Monday, December 1, 2008

The Mystery of Time: An Essay Contest

The nature of time is one of the deepest mysteries.  In a new paper, submitted to an essay contest for the Foundational Questions Institute, I offer my own thoughts on this riddle:

The Garden of Forking Paths:  Time as an Expanding Labyrinth

Thursday, July 24, 2008

Einstein's Last Assistant

Dr. Bruria Kaufman, Einstein's last research assistant at the Institute for Advanced Study in Princeton, turns 90 years old this year. She has had an extraordinary career, including collaborations with an amazing number of well-known scientists from various fields.

As a young researcher, she worked with Lars Onsager, a famous statistical physicist and Nobel-Prize-winning chemist, and John von Neumann, the Hungarian mathematician who was one of the great geniuses of the 20th century and helped invent the computer. She then spent time working with Einstein during his final days.

At the age of 27, during the 1955 Jubilee (50th anniversary) of relativity in Bern, she had the sad task of delivering Einstein's final paper on unified field theory. Her brilliant mentor had just passed away.

These varied areas of research are impressive in and of themselves. But then she collaborated with and married Zellig Harris, the founder of structural linguistics who advised Noam Chomsky. So she had yet another career as a prominent linguist.

Harris died in 1992, at the age of 82. In 1996, Kaufman married Nobel laureate physicist Willis Lamb, who was 83 at the time. She had known him from years earlier. Lamb was famous for having discovered the quantum phenomenon known as the Lamb shift, one of the earliest indications of virtual particles in the vacuum. They collaborated, later divorced, and Lamb recently died.

It is hard to think of a living scientist who has had a more diverse career than Dr. Kaufman.

Quantum Musicians

A common metaphor in quantum mechanics relates the standing wave vibrations of electrons in atoms to the harmonics of plucked guitar strings. Apparently that image has resonated with some of the offspring of quantum theorists who have chosen musical careers.

A pioneer of this trend was Olivia Newton-John, the English-born Australian musician who captivated audiences in Grease and Xanadu. Her maternal grandfather was none other than one of the principal founders of quantum mechanics, Goettingen physicist Max Born.

In more recent years, the band Eels has attracted a loyal following. Its founder, (aka "Mr. E") is Mark Everett, son of Hugh Everett, developer of the Many Worlds Interpretation of quantum mechanics. He was recently featured in the BBC documentary "Parallel Lives, Parallel Universes."

Albert Baez, an X-ray pioneer, passed away last year. You can guess who his famous daughter, a prominent folksinger, is.

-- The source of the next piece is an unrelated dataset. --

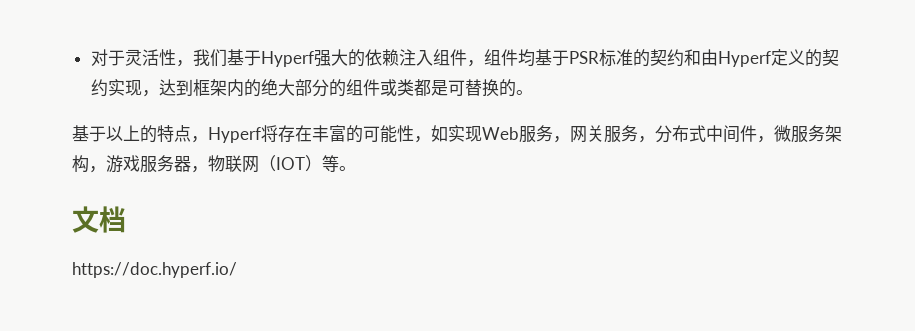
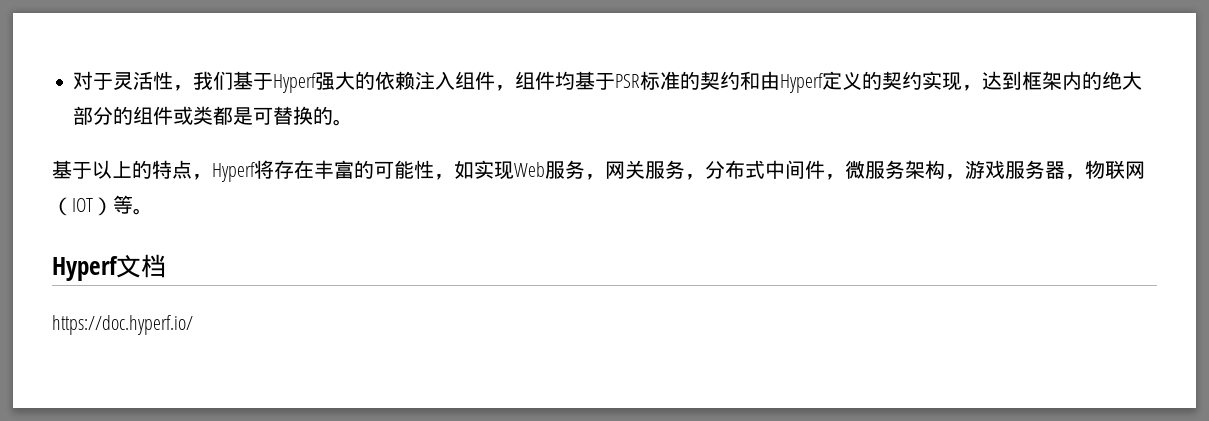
(356, 168) none -> [52,256,118,281] Hyperf

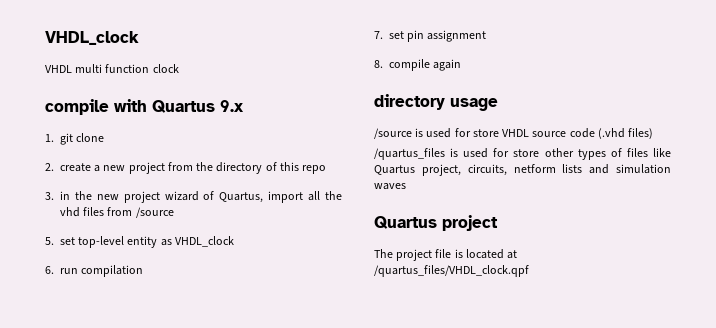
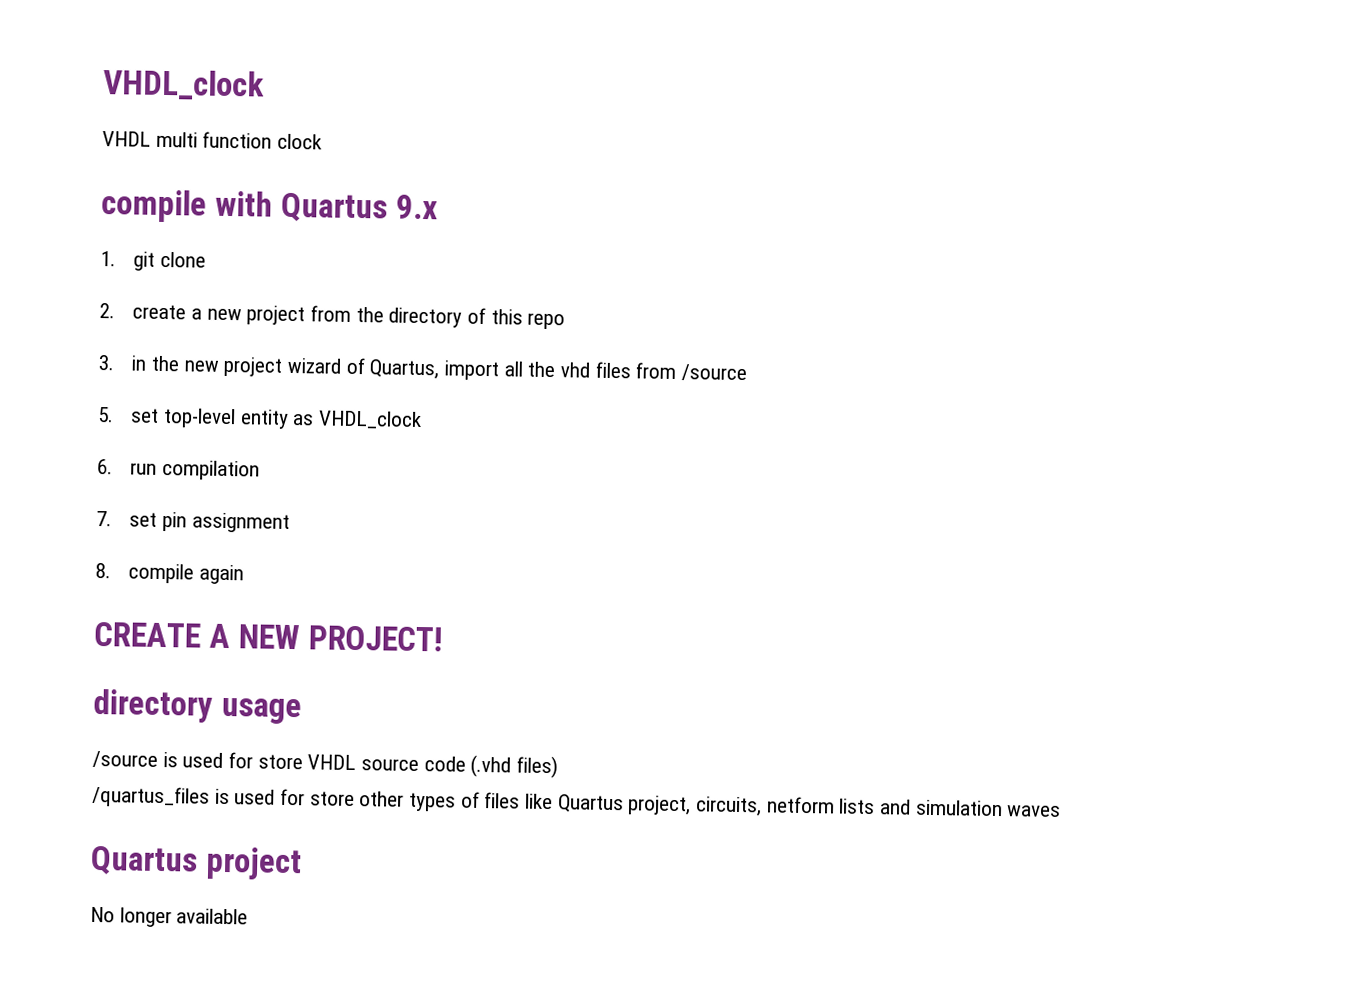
(462, 65) none -> [94,621,443,652] // CREATE A NEW PROJECT!
[374,249,518,261] [374,265,529,277] The project file is located at /quartus_files/VHDL_clock.qpf -> [90,906,249,928] No longer available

Then there are Brian May, guitarist and songwriter of the classic rock band Queen, and Brian Cox of the UK Synthpop Band D:ream. They have started a kind of reverse trend. May has become an astrophysicist and chancellor of Liverpool John Moores University and Cox has become a physicist at CERN.

Quantum harmonies are more than just a metaphor these days!

Tuesday, May 13, 2008

The Way of Science in the Labyrinth of Culture

German historian of science Daniela Wuensch has just published a new book: The Way of Science in the Labyrinth of Culture

How can anyone resist a book with such a great title? It looks like an interesting read.
So far it is available only in German, however. So to travel through this labyrinth, those not fluent in that language may need a dictionary in addition to an Ariadne's thread.

Sunday, January 27, 2008

Unifying the Forces of Nature

It has been the physics community's long-standing dream to unify the natural forces into a single comprehensive theory. Two of the pioneers in unified field theory attempts were physicists Oskar Klein and Albert Einstein. In my new history of physics article, I explore connections between their quests for unification in five dimensions.

Here's a link to my recently published article (subscription required to see the full content; alternatively, paper copies available upon request):

Klein, Einstein and Five-Dimensional Unification

A Guide to Understanding the Bomb

A book review I wrote of Doomsday Men by PD Smith has finally made its way into the pages of the Philadelphia Inquirer and also online:

A Guide to Understanding the Bomb

It is a fascinating book about the history and culture of superweapons and I highly recommend it.